Extract every line of the records below that contains the word "المحاولة".

#### Task data:
*** Block opens ***
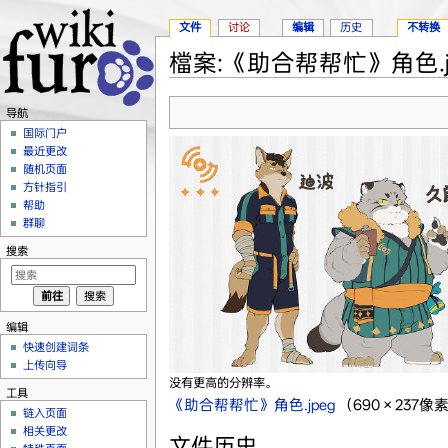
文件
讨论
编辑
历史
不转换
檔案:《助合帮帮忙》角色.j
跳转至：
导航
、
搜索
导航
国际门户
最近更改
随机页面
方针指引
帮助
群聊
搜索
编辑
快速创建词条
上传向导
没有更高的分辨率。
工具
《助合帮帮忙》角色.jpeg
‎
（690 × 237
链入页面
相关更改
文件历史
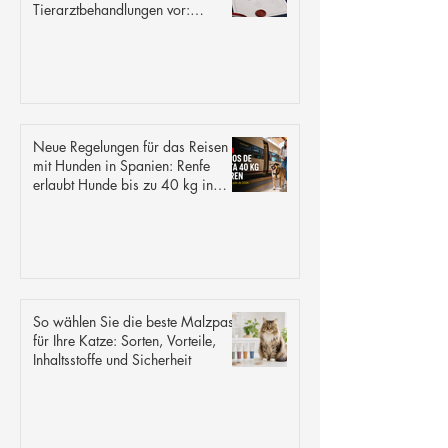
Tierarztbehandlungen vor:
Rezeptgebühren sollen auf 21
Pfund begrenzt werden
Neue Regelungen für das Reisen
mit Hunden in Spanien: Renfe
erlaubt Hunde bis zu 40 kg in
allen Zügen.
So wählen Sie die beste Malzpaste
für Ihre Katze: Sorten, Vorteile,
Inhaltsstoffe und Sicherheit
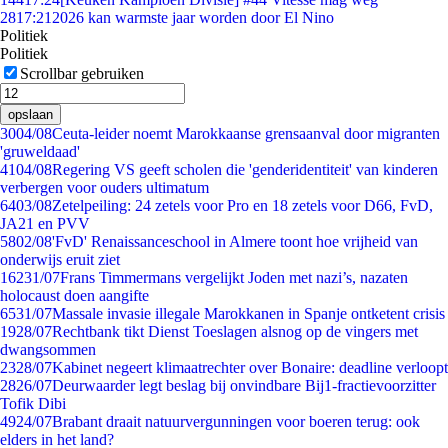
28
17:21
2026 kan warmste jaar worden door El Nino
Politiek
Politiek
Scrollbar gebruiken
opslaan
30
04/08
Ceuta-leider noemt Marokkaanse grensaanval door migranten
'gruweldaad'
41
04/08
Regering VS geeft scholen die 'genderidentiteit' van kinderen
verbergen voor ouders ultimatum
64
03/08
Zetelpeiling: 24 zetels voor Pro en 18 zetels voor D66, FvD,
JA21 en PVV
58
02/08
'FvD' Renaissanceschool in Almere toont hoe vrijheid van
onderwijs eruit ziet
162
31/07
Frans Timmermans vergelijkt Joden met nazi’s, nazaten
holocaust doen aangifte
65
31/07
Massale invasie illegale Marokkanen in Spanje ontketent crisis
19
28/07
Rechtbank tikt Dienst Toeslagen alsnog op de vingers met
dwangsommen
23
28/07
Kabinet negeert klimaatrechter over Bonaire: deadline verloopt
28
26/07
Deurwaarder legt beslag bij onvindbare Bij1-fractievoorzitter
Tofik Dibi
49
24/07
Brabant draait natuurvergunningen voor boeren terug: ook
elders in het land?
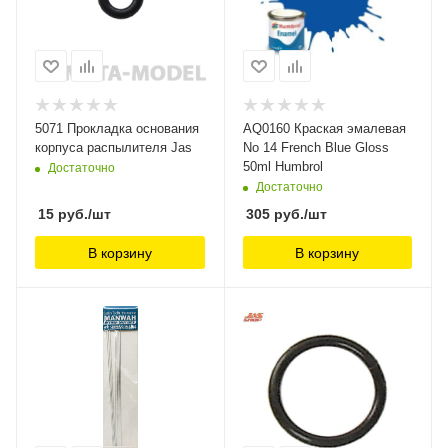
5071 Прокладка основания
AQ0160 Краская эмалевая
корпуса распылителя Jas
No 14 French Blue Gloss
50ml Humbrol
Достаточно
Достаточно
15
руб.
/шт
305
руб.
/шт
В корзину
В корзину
*** Block closes ***
*** Block opens ***
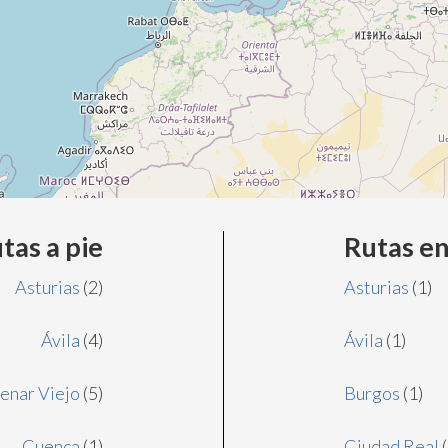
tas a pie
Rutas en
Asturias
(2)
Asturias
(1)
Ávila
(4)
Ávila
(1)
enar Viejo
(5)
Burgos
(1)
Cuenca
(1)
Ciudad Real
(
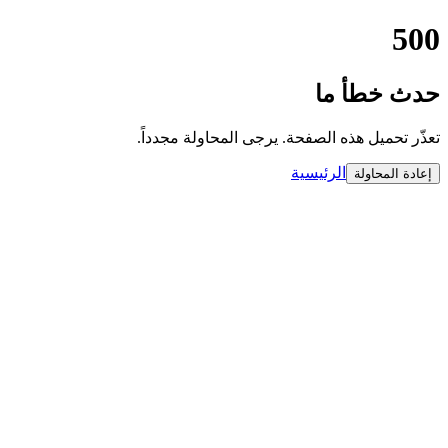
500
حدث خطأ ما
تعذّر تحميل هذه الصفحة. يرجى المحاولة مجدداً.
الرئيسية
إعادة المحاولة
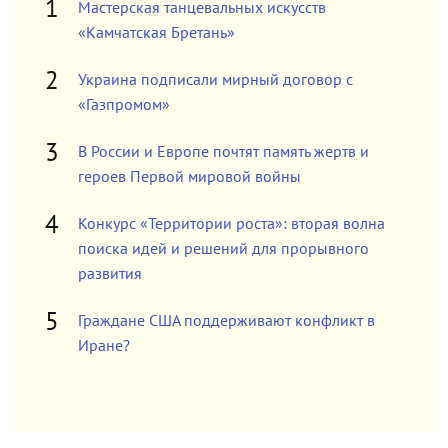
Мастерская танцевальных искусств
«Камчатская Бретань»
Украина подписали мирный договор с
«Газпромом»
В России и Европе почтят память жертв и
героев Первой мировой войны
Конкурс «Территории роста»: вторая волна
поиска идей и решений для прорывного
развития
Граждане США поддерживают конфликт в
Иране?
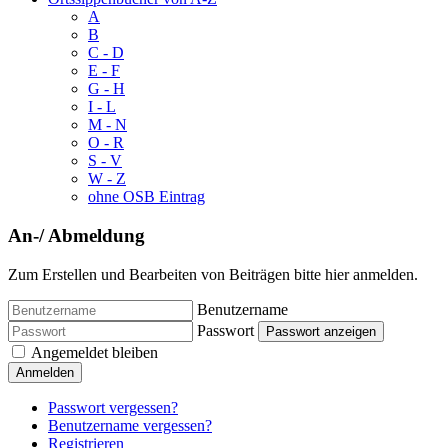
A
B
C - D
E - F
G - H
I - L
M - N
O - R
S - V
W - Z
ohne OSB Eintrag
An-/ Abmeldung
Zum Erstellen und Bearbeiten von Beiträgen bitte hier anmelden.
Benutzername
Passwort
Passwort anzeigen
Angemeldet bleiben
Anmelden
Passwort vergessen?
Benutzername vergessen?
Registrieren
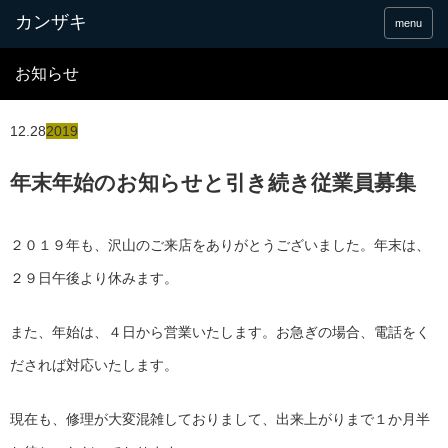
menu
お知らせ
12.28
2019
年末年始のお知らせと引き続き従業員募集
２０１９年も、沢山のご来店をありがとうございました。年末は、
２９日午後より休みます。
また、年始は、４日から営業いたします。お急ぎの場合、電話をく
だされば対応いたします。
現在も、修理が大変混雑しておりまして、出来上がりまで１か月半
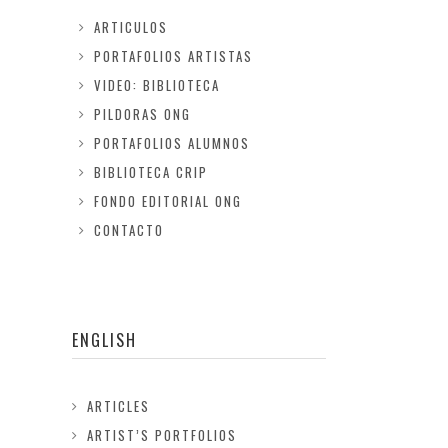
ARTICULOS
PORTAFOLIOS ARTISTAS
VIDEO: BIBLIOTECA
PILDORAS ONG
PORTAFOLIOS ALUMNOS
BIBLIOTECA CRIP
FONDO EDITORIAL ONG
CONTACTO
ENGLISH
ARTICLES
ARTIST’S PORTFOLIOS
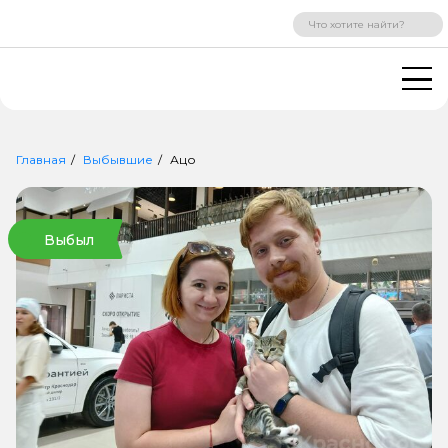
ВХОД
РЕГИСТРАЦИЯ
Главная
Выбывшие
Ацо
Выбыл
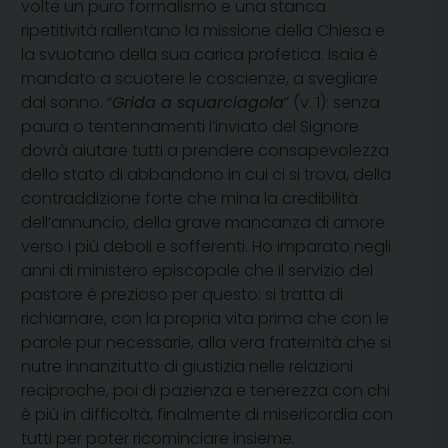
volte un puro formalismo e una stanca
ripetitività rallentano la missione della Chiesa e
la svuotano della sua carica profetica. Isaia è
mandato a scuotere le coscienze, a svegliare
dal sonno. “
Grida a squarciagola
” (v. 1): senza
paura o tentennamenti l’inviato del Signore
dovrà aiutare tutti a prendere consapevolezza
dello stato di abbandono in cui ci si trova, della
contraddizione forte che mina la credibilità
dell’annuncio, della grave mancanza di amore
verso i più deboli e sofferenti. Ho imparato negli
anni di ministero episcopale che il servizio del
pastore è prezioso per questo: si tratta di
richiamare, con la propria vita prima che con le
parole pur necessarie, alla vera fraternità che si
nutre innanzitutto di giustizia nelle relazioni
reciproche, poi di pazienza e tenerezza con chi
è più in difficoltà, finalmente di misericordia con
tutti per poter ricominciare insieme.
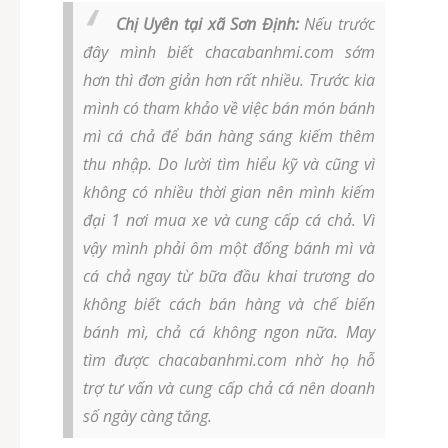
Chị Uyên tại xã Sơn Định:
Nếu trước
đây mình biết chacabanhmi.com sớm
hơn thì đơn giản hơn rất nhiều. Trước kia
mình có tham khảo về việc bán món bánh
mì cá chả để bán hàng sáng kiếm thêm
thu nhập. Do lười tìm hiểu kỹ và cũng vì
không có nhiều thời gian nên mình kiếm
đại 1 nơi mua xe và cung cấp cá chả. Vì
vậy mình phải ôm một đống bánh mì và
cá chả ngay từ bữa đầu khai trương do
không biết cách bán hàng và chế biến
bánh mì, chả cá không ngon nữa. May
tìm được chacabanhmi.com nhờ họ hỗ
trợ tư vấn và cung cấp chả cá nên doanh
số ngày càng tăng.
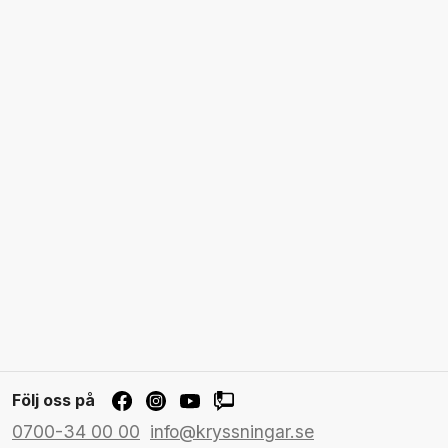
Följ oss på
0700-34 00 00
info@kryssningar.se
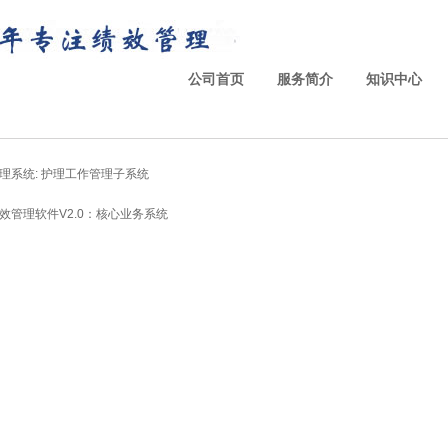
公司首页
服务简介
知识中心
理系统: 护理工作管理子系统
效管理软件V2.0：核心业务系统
*** Block closes ***
*** Block opens ***
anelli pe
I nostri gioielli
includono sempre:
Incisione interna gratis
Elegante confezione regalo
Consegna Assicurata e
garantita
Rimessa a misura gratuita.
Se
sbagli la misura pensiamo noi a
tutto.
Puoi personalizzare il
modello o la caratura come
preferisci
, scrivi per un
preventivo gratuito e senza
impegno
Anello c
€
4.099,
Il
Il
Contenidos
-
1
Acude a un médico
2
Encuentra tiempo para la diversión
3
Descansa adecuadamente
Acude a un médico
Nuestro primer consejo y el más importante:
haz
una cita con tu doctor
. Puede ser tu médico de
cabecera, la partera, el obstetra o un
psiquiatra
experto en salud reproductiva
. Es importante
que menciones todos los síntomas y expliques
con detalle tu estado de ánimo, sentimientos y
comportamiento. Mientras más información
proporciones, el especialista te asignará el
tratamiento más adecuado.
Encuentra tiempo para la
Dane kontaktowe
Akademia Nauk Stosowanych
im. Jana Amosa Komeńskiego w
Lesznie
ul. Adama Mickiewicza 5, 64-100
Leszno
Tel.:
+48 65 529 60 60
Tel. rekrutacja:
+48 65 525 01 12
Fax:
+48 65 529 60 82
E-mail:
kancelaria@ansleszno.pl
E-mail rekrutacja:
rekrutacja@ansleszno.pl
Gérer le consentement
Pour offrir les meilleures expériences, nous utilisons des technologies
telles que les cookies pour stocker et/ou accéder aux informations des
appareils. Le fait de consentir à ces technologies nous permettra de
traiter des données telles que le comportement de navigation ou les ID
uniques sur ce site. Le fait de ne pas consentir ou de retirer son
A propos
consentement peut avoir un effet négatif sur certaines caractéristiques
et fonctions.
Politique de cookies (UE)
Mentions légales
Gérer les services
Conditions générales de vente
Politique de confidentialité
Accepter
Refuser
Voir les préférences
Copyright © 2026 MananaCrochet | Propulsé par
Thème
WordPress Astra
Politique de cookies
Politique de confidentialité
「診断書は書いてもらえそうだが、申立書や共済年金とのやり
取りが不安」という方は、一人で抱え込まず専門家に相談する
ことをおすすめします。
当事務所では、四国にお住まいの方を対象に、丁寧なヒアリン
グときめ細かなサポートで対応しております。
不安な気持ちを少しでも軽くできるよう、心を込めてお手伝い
*** Block closes ***
#### Finished exercise:
تعذّر تحميل هذه الصفحة. يرجى المحاولة مجدداً.
إعادة المحاولة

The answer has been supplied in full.